Средства, брошенные целью,

полны грусти,

как под срубленною елью

грибы — грузди.

Средства стонут, пропадают,

зной их морит.

Цель же, рук не покладает:

руки моет.

«Громкий разговор на улице…»

Громкий разговор на улице —

это тоже признак некоторой,

небольшой свободы.

Не весьма великая свобода

все же лучше

грандиозного величья рабства,

пирамид его и колоннад.

Впрочем, если громкий разговор

спрограммирован в муниципалитете

вместе с гитаристом на бульваре

и цветами перед памятником, —

это для туристов.

Это — не считается свободой.

Мещане

Скажите, кто такие мещане?

За что на них писатели злы?

Какое зло на них вымещали?

Кому они отпущения, козлы?

Мещане, по-моему, это объект

истории.

      Та барабанная шкура,

которая гулко, легко и понуро

дает несложный и краткий ответ

ударам, побоям, приказам, реформам.

Мещане — та самая суть,

которая крепко стянута формой,

так что ни охнуть и ни вздохнуть.

Мещане — люди, но без загада,

без дальнего плана, без точных надежд.

Человечество в эпоху заката

идей,

   торжества обуж и одежд.

Их следует не костерить, а воспитывать.

Их следует, словно брезент, пропитывать

смолою плана, программы, мечты;

выращивать в них инстинкт высоты.

В конце концов, мещане — люди.

С них спрос — людской,

людской им суд.

А яблочком

      на золоченом блюде

героев и гениев не поднесут.

«Высоковольтные башни…»

Высоковольтные башни,

великие, словно Петр,

стоят в грязи по колено,

до края бетонных ботфорт.

Дожди их зря оплакивают:

почетнее нет стези.

Они, словно Петр, выволакивают

Отечество

       из грязи.

Старая техника

Дребезжащая техника!

               Толстым шпагатом

перевязанные винты и болты.

Вам, умелым, обученным или богатым,

не понять, не усвоить ее красоты.

Не понять вам, как радостен свет от движка,

как тепло от бензиновой бочки приятно.

Дребезжащая техника! как ты легка.

Дребезжащее солнышко в солидоле! что твои пятна.
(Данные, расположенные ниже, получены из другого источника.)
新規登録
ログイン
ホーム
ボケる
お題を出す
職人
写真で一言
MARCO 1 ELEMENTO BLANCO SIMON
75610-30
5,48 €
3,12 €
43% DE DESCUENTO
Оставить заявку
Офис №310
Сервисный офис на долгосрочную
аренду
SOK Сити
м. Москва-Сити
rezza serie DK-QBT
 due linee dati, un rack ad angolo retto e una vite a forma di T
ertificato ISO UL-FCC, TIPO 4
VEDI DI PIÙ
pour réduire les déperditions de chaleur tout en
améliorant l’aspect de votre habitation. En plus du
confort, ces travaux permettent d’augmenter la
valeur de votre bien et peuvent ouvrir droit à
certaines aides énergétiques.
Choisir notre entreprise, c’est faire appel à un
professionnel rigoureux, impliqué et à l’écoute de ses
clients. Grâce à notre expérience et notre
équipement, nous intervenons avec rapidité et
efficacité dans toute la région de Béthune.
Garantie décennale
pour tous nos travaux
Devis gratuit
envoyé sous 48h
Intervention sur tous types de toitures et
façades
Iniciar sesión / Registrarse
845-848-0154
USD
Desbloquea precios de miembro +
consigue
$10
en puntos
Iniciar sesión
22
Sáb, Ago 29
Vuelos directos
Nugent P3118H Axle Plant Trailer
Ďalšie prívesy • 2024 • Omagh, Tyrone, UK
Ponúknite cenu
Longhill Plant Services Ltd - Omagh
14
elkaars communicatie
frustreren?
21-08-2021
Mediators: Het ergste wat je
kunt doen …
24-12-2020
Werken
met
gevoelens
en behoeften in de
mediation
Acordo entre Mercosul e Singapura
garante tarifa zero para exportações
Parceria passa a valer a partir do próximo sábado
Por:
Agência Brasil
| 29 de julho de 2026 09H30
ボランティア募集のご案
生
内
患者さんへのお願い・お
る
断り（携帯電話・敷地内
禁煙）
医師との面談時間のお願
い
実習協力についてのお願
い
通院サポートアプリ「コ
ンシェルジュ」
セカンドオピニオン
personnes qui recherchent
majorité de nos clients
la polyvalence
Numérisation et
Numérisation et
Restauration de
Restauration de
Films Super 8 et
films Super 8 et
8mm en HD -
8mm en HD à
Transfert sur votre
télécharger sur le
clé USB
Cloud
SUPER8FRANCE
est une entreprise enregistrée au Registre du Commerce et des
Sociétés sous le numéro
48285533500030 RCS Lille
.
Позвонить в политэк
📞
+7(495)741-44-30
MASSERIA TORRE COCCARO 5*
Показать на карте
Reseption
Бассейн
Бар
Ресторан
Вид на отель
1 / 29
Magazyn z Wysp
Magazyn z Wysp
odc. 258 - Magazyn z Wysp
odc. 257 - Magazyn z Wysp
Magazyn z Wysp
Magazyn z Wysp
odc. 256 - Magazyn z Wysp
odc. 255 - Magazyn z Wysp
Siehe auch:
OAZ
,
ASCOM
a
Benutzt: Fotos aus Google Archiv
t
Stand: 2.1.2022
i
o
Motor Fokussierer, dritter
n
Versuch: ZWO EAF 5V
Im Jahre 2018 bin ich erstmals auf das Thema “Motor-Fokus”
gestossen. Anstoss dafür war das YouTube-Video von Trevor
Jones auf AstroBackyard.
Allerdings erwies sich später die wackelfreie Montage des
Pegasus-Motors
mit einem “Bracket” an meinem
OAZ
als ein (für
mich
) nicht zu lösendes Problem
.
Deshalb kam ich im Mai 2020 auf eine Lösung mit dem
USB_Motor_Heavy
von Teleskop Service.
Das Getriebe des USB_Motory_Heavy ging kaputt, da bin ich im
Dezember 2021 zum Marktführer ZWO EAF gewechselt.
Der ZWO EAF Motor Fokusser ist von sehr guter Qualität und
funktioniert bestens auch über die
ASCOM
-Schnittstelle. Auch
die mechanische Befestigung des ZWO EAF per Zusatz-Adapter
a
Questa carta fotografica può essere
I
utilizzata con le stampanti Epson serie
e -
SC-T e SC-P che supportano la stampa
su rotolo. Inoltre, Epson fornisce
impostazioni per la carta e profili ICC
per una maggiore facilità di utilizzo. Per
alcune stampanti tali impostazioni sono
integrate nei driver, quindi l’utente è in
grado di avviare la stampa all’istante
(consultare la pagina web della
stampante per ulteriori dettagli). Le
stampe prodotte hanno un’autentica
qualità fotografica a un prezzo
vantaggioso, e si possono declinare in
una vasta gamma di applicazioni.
Несмотря ни на что, а не благодаря,

вопреки всему недружелюбному, техника старая эта

поднимается ни свет ни заря.

До зари поднимается

               и до свету

дребезжащая, скрипящая кое-как,

перешедшая грани фантастики,

и работает — на сокращенных пайках.

Как работает! Что там дюрали и пластики!

Дребезжа,

и визжа,

и скрипя,

и хрипя,

от души

отдает

человеку

себя.

«Город похож на бред малокультурного фантаста…»

Город похож на бред малокультурного фантаста:

Каменные ватники — лишь бы было тепло,

Застекленные дыры — лишь бы было светло,

Наглые мусоропроводы — лишь бы было чисто.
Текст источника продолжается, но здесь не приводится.